AIM OF THE TASK:
Below are some entries. Count the lines where "keys" appears and state only that number.

*** Block opens ***

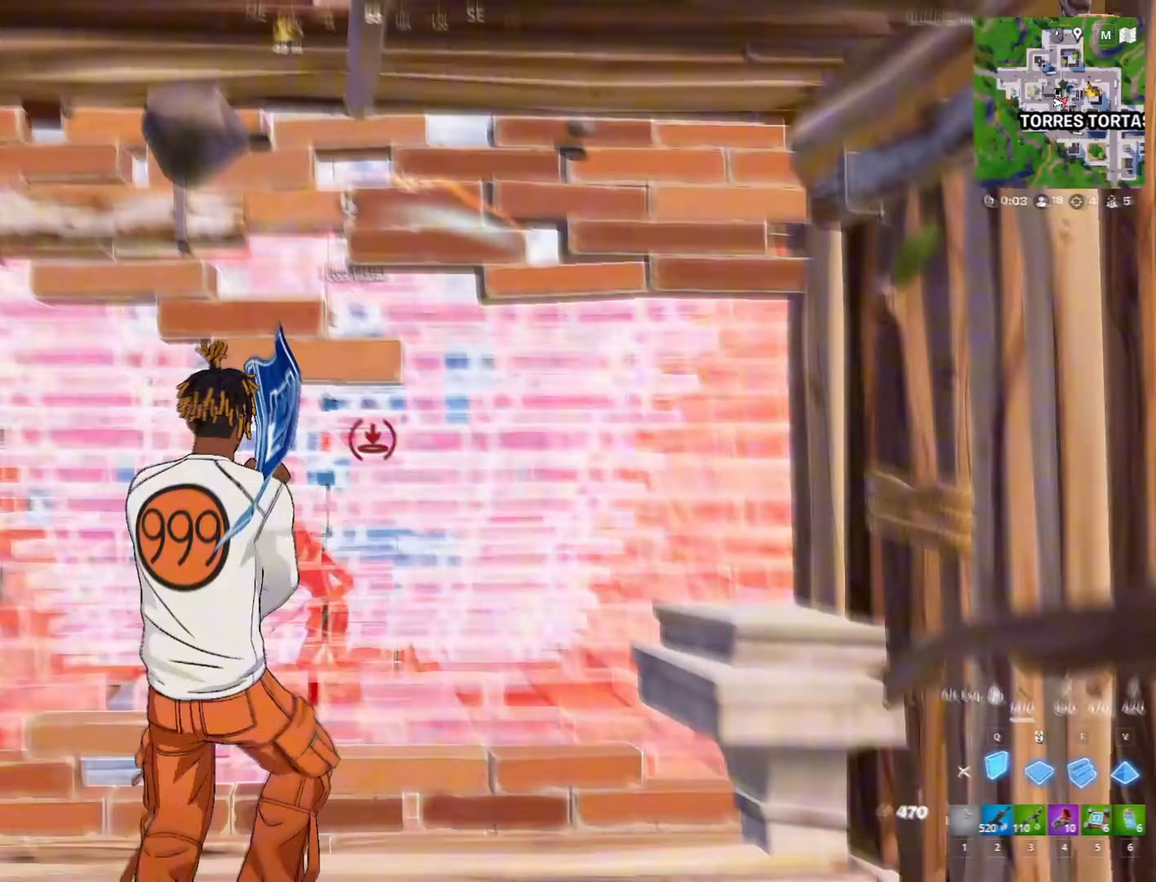
Gameplay with keyboard and mouse; each line is a JSON object with the keys and mouse buttons held at the frame after it. "events" lists presses ("down") and releases ("up") of "1", "2", "3", "4", "5", "a", "alt", "c", "caps_lock", "ctrl", "d", "e", "f", "g", "q", "r", "s", "shift", "space", "t", "tab", "v", "w", "x", "z", "mouse_left", "mouse_wheel" and "mouse_right" between this image and that frame as [ms after this image, input, new state], when the widget could be followed in between. "mouse_left", "mouse_wheel", "mouse_right" = the "left", "wheel", "right" buttons of the "mouse" list. No other keys are recorded. "wheel" means that the mouse wheel is clicked or scrolled. "mouse_move" is the direction in which the mouse moves at that frame (one of eight, or "still"), when it could be read.
{"keys": ["a"], "mouse": ["left"], "events": [[33, "mouse_left", "down"], [33, "q", "up"], [117, "q", "down"], [117, "s", "up"], [200, "space", "up"], [267, "q", "up"], [317, "w", "down"], [400, "a", "down"], [450, "w", "up"]]}
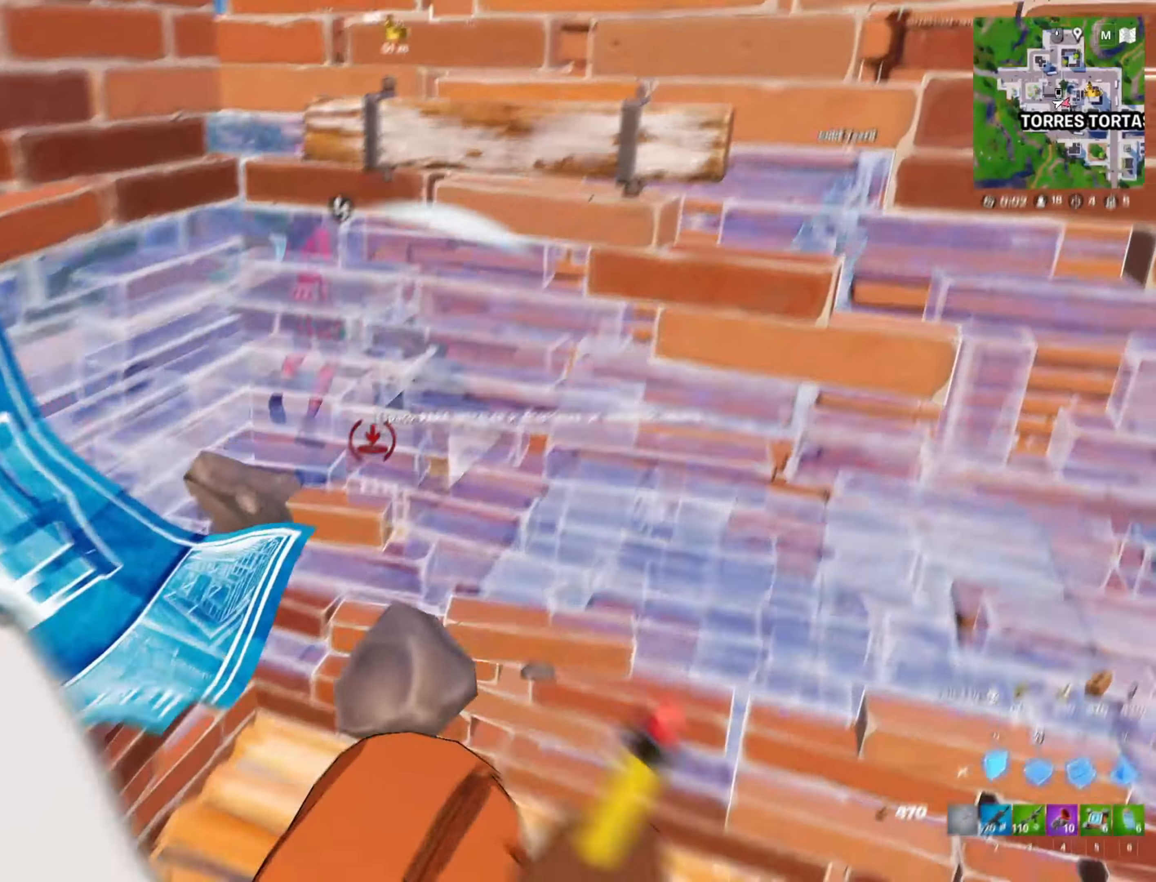
{"keys": ["a"], "mouse": ["left"], "mouse_move": "left", "events": [[233, "a", "up"], [367, "a", "down"], [417, "3", "down"], [467, "3", "up"]]}
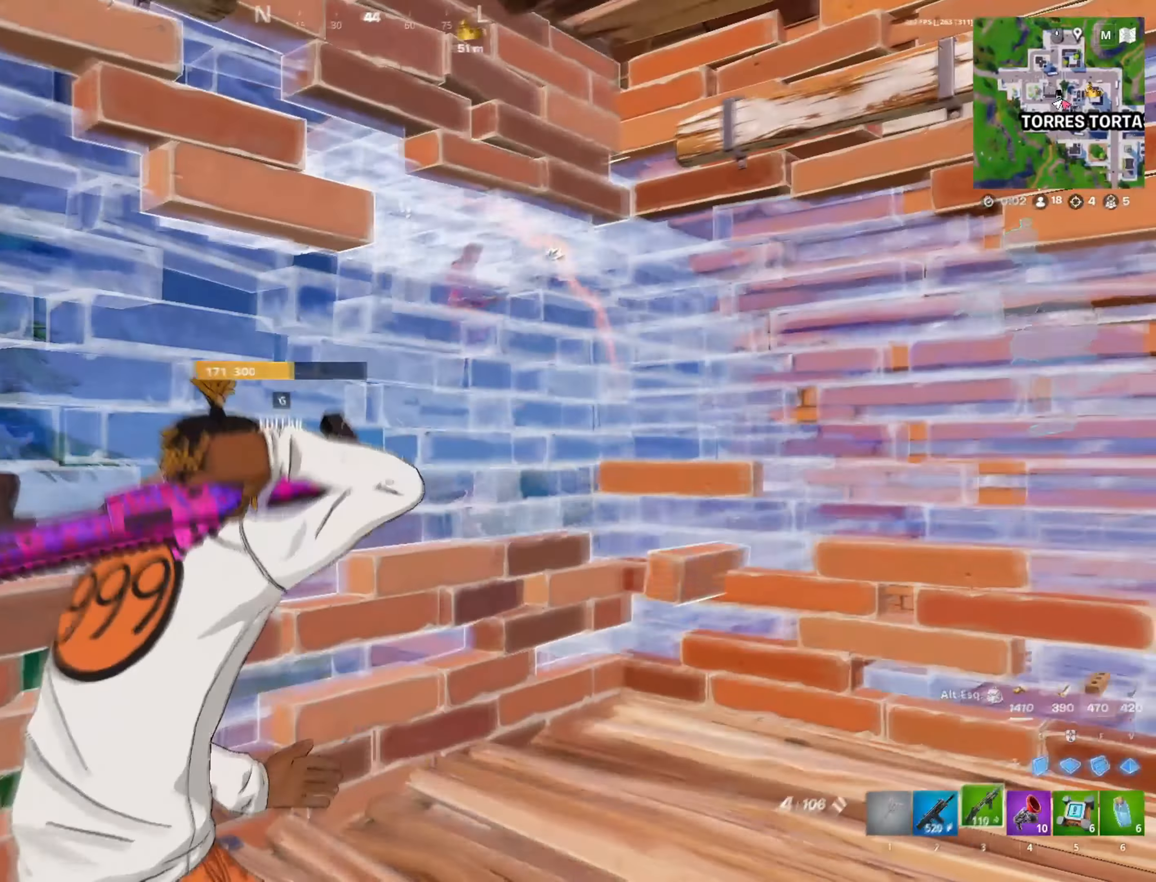
{"keys": ["d"], "mouse": [], "mouse_move": "down", "events": [[17, "a", "up"], [17, "mouse_left", "up"], [67, "g", "down"], [67, "mouse_left", "down"], [117, "a", "down"], [117, "g", "up"], [150, "mouse_left", "up"], [200, "g", "down"], [200, "w", "down"], [250, "a", "up"], [300, "g", "up"], [433, "d", "down"], [483, "w", "up"]]}
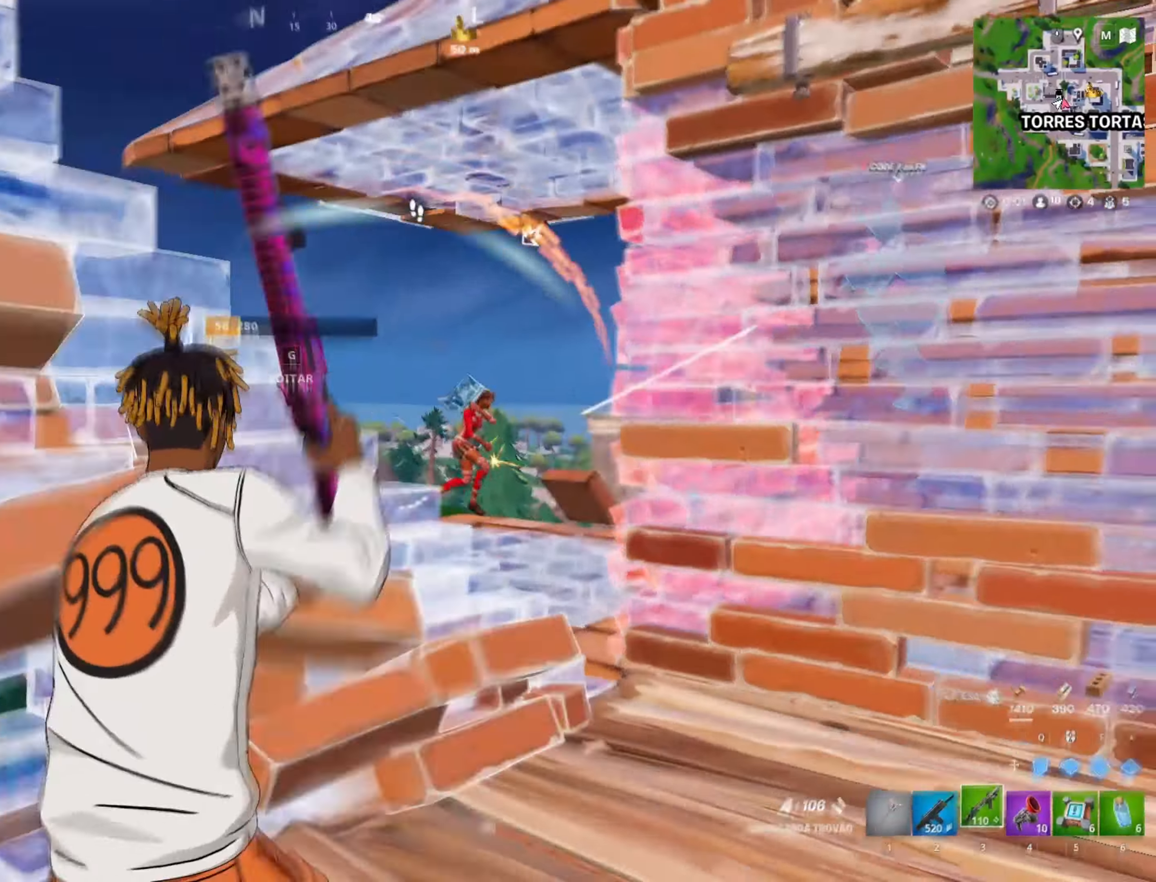
{"keys": [], "mouse": [], "mouse_move": "down-right", "events": [[33, "d", "up"], [33, "space", "down"], [150, "space", "up"], [167, "a", "down"], [167, "mouse_left", "down"], [217, "2", "down"], [217, "mouse_left", "up"], [267, "a", "up"], [267, "mouse_left", "down"], [317, "2", "up"], [317, "mouse_left", "up"]]}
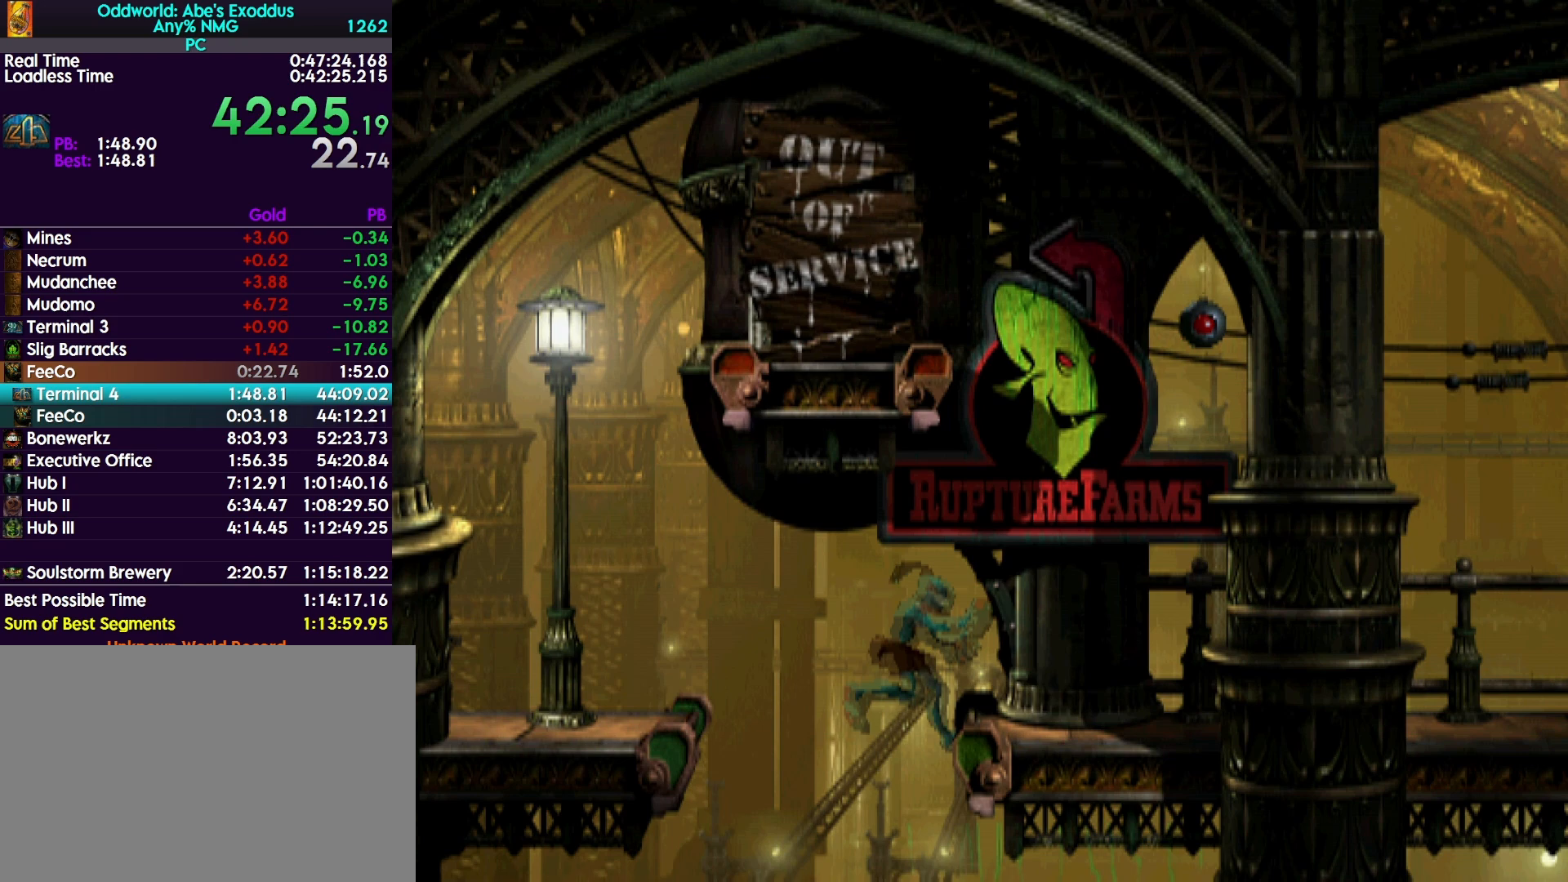
Gameplay with a controller (PlayStation layout); each line is a JSON object with the inputs held at the frame after it. "events" lists button and stick changes between this image and that frame as [ms after this image, input, new state], when the widget could be followed in between. Not read: left_stick right_stick.
{"buttons": ["R1", "DPAD_RIGHT"], "events": [[400, "DPAD_UP", "up"], [467, "R1", "down"], [500, "DPAD_RIGHT", "down"]]}
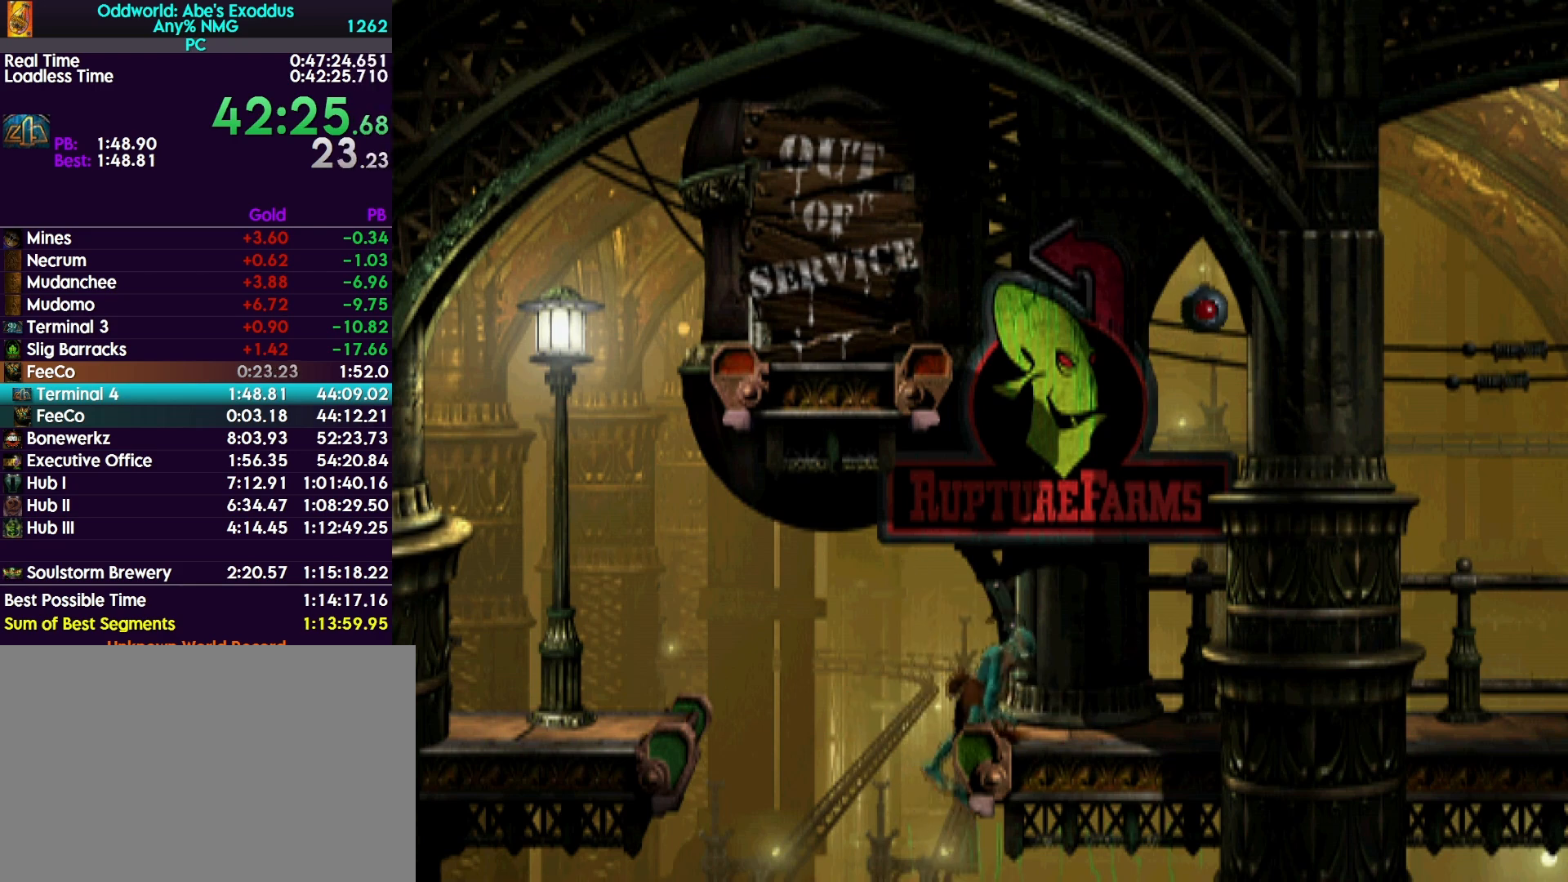
{"buttons": ["R1", "DPAD_RIGHT"], "events": []}
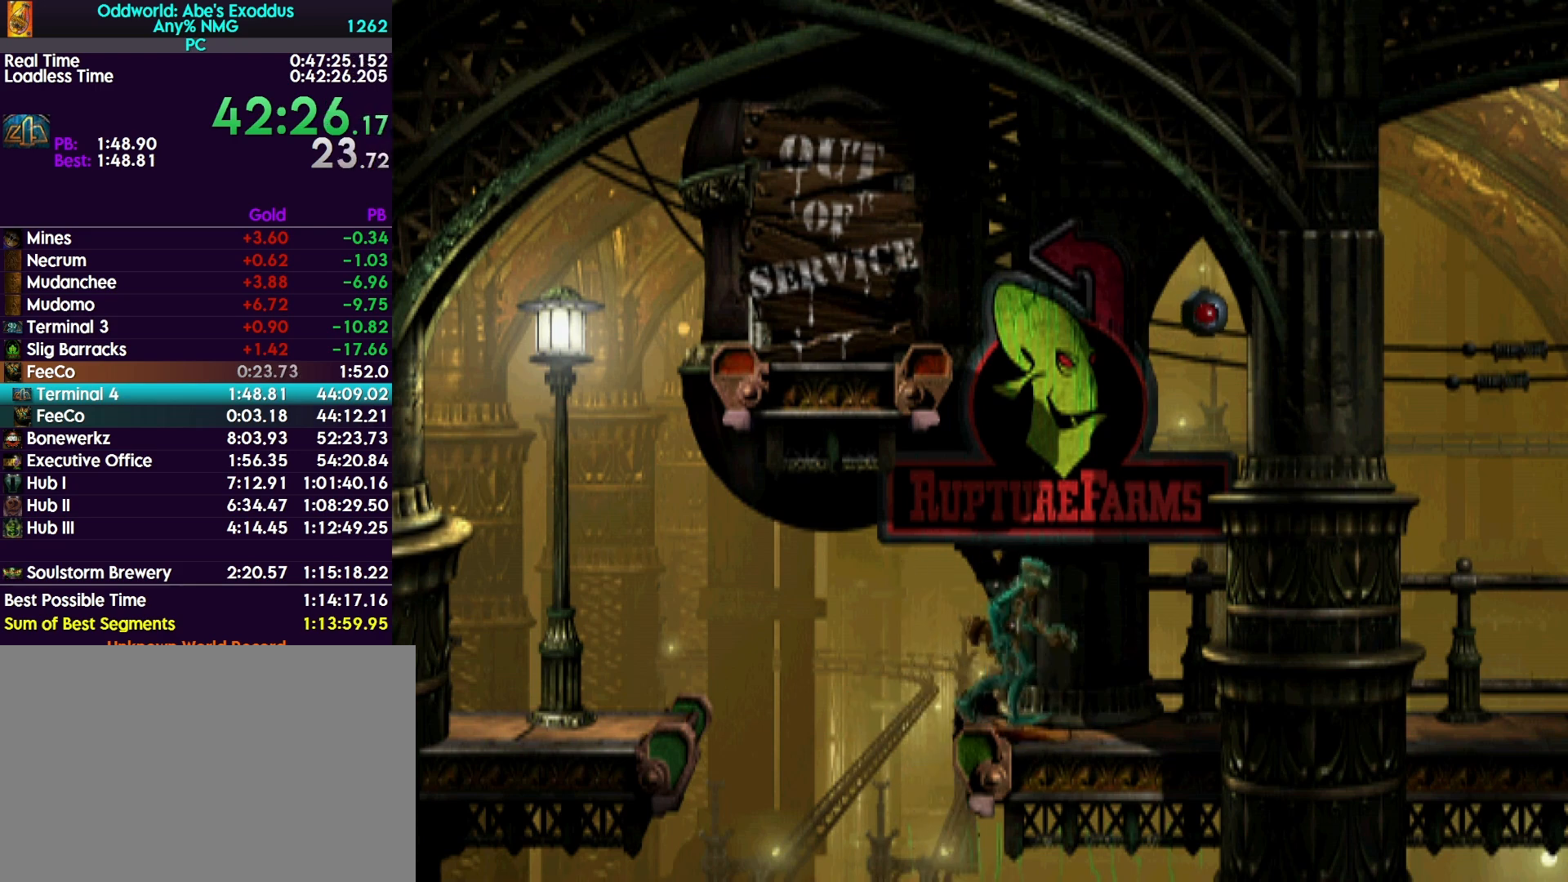
{"buttons": ["R1", "DPAD_RIGHT"], "events": []}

*** Block closes ***

RESPONSE FOR THIS EXERCISE:
5